The smart checkpoint framework depends on the following folder structure.

results_dir
|run_name
|1
|2
|...
|<integer>  # number of the current run


results_dir is the top-level directory containing potentially many experiment-specific folders, where every experiment has a separate folder denoted by run_name. We might want to re-run a specific experiment, and for this reason, every time we run it, forge creates a folder, whose name is an integral number - the number of this run. It starts at one and gets incremented every time we start a new run of the same experiment. Instead of starting a new run, we can also resume the last one by passing a flag. In this case, we do not create a new folder for it, but use the highest-numbered folder and load the latest model snapshot.

First, we need to import forge.experiment_tools and define the following flags.

from os import path as osp
from forge import experiment_tools as fet

flags.DEFINE_string('results_dir', '../checkpoints', 'Top directory for all experimental results.')
flags.DEFINE_string('run_name', 'test_run', 'Name of this job. Results will be stored in a corresponding folder.')
flags.DEFINE_boolean('resume', False, 'Tries to resume a job if True.')


We can then parse the flags and initialise our checkpoint.

config = forge.config()  # parse flags

# initialize smart checkpoint
logdir = osp.join(config.results_dir, config.run_name)
logdir, resume_checkpoint = fet.init_checkpoint(logdir, config.data_config, config.model_config, config.resume)
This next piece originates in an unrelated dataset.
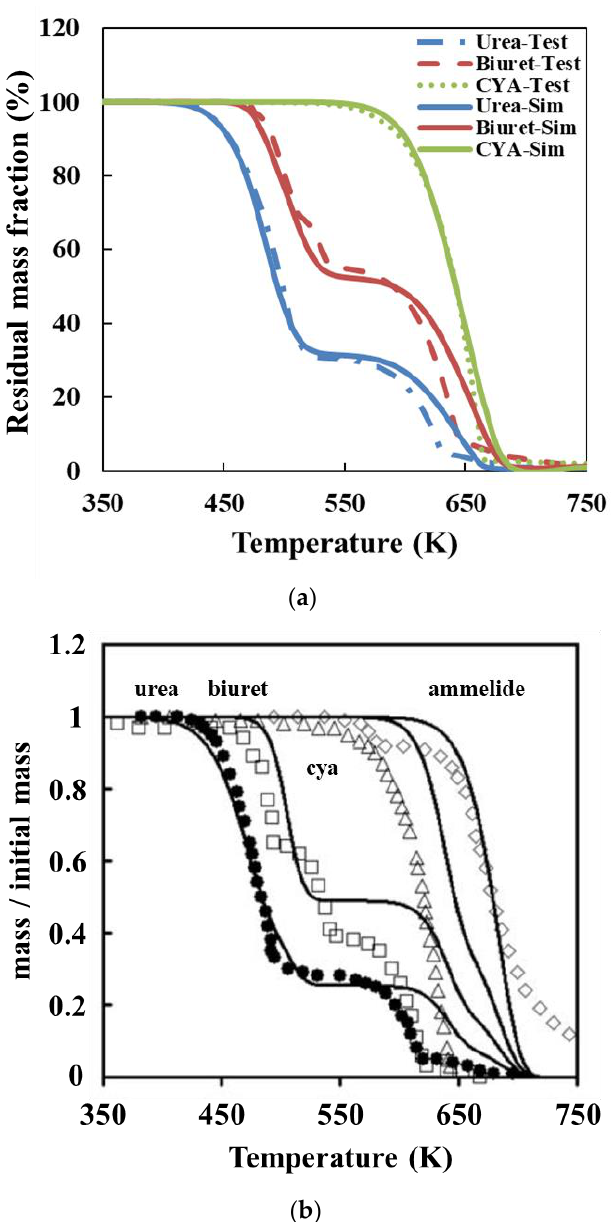
Figure 6. Comparison of the simulation and experiment results of the deposit reaction kinetic model ( a ) Model in this paper ( b ) Ebrahimian model. (Solid line-simulation, symbol-test).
fet.init_checkpoint does a few useful things:

1. Creates the directory structure mentioned above.
2. Copies the data and model config files to the checkpoint folder.
3. Stores all configuration flags and the hash of the current git commit (if we’re in a git repo, very useful for reproducibility) in flags.json, or restores flags if restore was True.
4. Figures out whether there exists a model snapshot file that should be loaded.

logdir is the path to our checkpoint folder and evaluates to results_dir/run_name/<integer>. resume_checkpoint is a path to a checkpoint if resume was True, typically results_dir/run_name/<integer>/model.ckpt-<maximum global step>, or None otherwise.

Now we need to use logdir and resume_checkpoint to store any logs and model snapshots. For example:

...  # load data/model and do other setup

# Try to restore the model from a checkpoint
saver = tf.train.Saver(max_to_keep=10000)
if resume_checkpoint is not None:
print "Restoring checkpoint from '{}'".format(resume_checkpoint)
saver.restore(sess, resume_checkpoint)

...
# somewhere inside the train loop
saver.save(sess, checkpoint_name, global_step=train_itr)
...


If we want to load our model snapshot in another script, eval.py, say, we can do so in a very straightforward manner.

import tensorflow as tf

checkpoint_dir = '../checkpoints/mnist/1'
checkpoint_iter = int(1e4)

# data contains any outputs of the data config file
# model contains any outputs of the model config file
data, model, restore_func = load_from_checkpoint(checkpoint_dir, checkpoint_iter)

# Calling restore_func restores all model parameters
sess = tf.Session()
restore_func(sess)

...  # do exciting stuff with the model


### Working Example

Code for forge is available at github.com/akosiorek/forge and a working example is described in the README.

# Closing thoughts

Even though experimental code exhibits very similar structure among experiments, there seem to be no tools to streamline the experimentation process. This requires ML practitioners to write thousands of lines of boilerplate code, contributes to many errors and generally slows down research progress. forge is my attempt at introducing some good practices as well as simplifying the process. Hope you can take something from it for your own purposes.

#### Acknowledgements

I would like to thank Alex Bewley for inspiration, Adam Goliński for discussions about software engineering in ML and Martin Engelcke for his feedback on forge.